» **Task instructions**: Copy out, from the entries below, each line that holds the string "products".
++++ Exercise data ++++
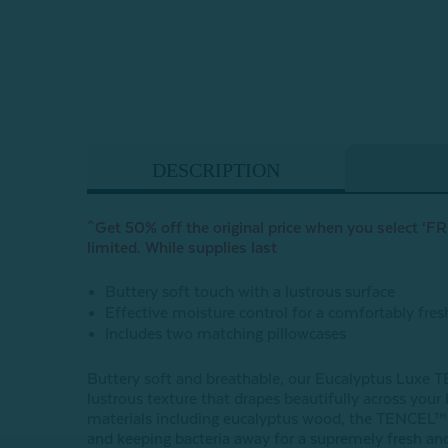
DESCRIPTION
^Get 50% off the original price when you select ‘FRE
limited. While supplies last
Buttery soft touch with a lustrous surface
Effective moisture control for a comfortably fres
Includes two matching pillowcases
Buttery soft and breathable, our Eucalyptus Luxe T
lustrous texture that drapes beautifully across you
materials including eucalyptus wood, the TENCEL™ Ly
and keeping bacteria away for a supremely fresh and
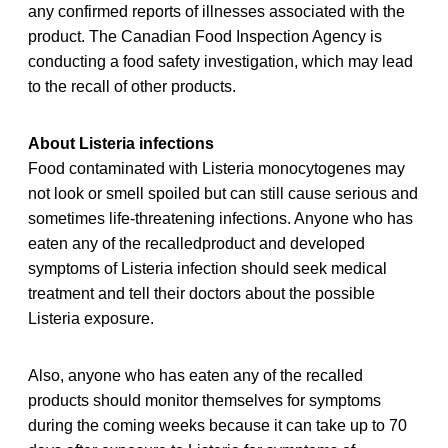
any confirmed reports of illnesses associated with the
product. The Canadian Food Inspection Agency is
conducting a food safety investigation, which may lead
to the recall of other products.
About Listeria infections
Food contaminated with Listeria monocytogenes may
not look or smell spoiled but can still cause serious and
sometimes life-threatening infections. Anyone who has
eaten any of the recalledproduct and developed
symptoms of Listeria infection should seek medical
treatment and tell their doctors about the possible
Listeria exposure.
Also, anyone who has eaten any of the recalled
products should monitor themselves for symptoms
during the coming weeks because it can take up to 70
++++
++++ Exercise data ++++
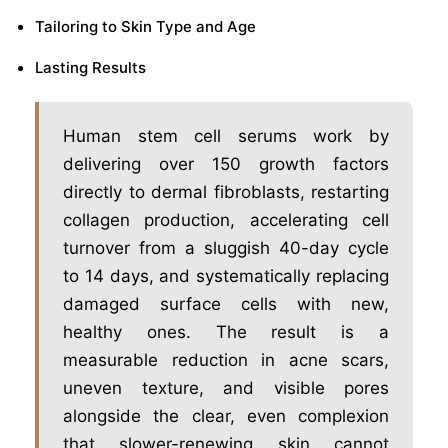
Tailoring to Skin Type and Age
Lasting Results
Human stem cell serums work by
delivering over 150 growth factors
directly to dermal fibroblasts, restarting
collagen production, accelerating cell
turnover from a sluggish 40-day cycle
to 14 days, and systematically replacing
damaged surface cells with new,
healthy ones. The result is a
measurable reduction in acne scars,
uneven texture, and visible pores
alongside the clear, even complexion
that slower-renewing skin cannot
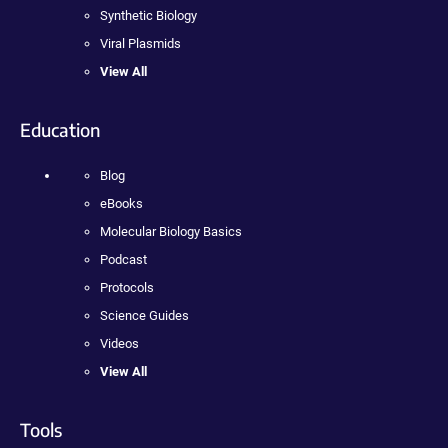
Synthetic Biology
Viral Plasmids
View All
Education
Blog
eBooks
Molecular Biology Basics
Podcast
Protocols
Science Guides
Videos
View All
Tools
++++
» **Exercise solution**:
to the recall of other products.
products should monitor themselves for symptoms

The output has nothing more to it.